[EXTRACTED TEXT]:
-*-*-
Reading Guide
A Mother Speaks, A Daughter Listens: Journeying Together Through Dementia
Felicia Mitchell
Wising Up Press (2022)
1. The book of poems includes six sections that can be read sequentially as they parallel Audrey's life. While many poems stand alone, the book is set up to have a narrative arc, so some of the poems work better in context as you move page by page. Reflect on themes and topics that are drawn through the entire book.
2. Memory is a major motif, or topic, within the collection, not just within Audrey’s story but in other ways. Think about how important memory becomes to somebody whose memory is shape-shifting and also to those close to the person losing memories.What themes related to memory emerge?
3. Other topics within the book include mother-daughter relationships, marriage, religious beliefs, the life of the mind, and coping with change. What does Felicia seem to be saying about these topics and related themes or messages that evolve from the poems?
4. Why do you think Felicia included words originating from Audrey, either orally or in letters, rather than simply including poems paraphrasing her mother? What do you learn from her words? What letter or oral history feels especially haunting? Poignant?
5. What kind of person do you think Audrey was in her early life, before dementia, and how do you think that helped her very late in life? Remember, too, that not everyone with dementia retains as much of their personality as Audrey did through hers.
6. In her last several years, when she needed 24-hour nursing care, Audrey was fortunate to live in a nursing home that did not segregate residents with different conditions, which meant that she received mental stimulation and lively socialization. How do you think this experience helped her through her dementia journey? How did the nursing home become a second home to Felicia?
7. Consider how an unexpected word choice, especially one that hearkens back to a very different time in our culture out of the mouth of a person from whom you least suspect it, can alert a family memory to cognitive decline. Think of words others have surprised you with or even of a word or idea you would hate to escape your mind if you ever less control over it. What would you do in such a circumstance?
8. The critic Terry Eagleton says in How To Read A Poem that poetry is “a poem is a fictional, verbally inventive moral statement in which it is the author, rather than the printer or word processor, who decides where the line should end.” Relate this definition to these poems, especially considering (a) how “fiction” means that it is the poet who decides what goes into a poem and shapes the story, even if it is based on real life and (b) what the moral of the overall story is (why Felicia felt compelled to tell it to share some lessons).
9. Ambiguity is another key element of poetry and thus some things are left to the imagination.Paul Harvey hosted a radio show called "The Rest of the Story" for many years. In what ways do these poems fill in "the rest of the story," and what questions do you have to invite more discussion of "the rest of the story" that is not stated explicitly in the poems?
-*-*-
[DATA EXTRACT]:
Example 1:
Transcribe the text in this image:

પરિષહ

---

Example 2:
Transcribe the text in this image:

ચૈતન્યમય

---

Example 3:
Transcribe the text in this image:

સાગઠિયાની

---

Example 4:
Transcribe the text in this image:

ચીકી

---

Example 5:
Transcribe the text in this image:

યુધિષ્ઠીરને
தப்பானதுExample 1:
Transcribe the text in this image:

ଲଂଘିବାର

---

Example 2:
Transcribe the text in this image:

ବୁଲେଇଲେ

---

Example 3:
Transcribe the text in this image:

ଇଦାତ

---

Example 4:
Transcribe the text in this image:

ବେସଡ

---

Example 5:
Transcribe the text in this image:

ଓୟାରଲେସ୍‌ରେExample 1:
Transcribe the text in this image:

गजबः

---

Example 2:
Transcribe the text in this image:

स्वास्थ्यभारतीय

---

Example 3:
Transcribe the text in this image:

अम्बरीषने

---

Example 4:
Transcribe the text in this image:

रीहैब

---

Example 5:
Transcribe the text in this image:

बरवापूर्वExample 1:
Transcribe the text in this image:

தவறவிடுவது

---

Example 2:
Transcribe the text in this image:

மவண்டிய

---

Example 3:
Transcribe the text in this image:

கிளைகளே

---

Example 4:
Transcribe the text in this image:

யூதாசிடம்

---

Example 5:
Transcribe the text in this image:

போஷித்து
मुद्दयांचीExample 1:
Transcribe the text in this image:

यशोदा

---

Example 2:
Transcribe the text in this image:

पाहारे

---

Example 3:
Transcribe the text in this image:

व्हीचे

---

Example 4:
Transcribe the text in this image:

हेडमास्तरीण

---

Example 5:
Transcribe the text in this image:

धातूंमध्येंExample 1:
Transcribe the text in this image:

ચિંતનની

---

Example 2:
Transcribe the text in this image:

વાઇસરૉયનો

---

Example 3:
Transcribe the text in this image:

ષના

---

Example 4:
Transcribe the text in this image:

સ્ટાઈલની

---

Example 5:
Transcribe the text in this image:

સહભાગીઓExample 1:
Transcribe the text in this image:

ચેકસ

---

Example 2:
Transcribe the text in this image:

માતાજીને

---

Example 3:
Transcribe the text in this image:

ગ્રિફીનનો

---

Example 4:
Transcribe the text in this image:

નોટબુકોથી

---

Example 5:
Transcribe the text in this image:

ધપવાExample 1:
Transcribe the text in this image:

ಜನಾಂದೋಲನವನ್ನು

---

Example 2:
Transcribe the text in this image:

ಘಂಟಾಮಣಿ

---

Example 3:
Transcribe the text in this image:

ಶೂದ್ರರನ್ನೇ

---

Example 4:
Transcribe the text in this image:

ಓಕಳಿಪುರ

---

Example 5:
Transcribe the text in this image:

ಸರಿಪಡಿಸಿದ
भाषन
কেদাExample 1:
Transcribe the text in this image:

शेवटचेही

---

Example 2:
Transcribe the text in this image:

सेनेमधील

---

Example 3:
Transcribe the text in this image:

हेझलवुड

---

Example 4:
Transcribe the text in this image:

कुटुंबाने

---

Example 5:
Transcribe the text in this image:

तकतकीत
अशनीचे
-*-*-
[WHAT THE EXERCISE ASKS]:
Could you restate the reading guide from the words that begin "7. Consider how" and stop after "such a circumstance?", swapping "cognitive decline" for "mental decline"?

[RESULT]:
7. Consider how an unexpected word choice, especially one that hearkens back to a very different time in our culture out of the mouth of a person from whom you least suspect it, can alert a family memory to mental decline. Think of words others have surprised you with or even of a word or idea you would hate to escape your mind if you ever less control over it. What would you do in such a circumstance?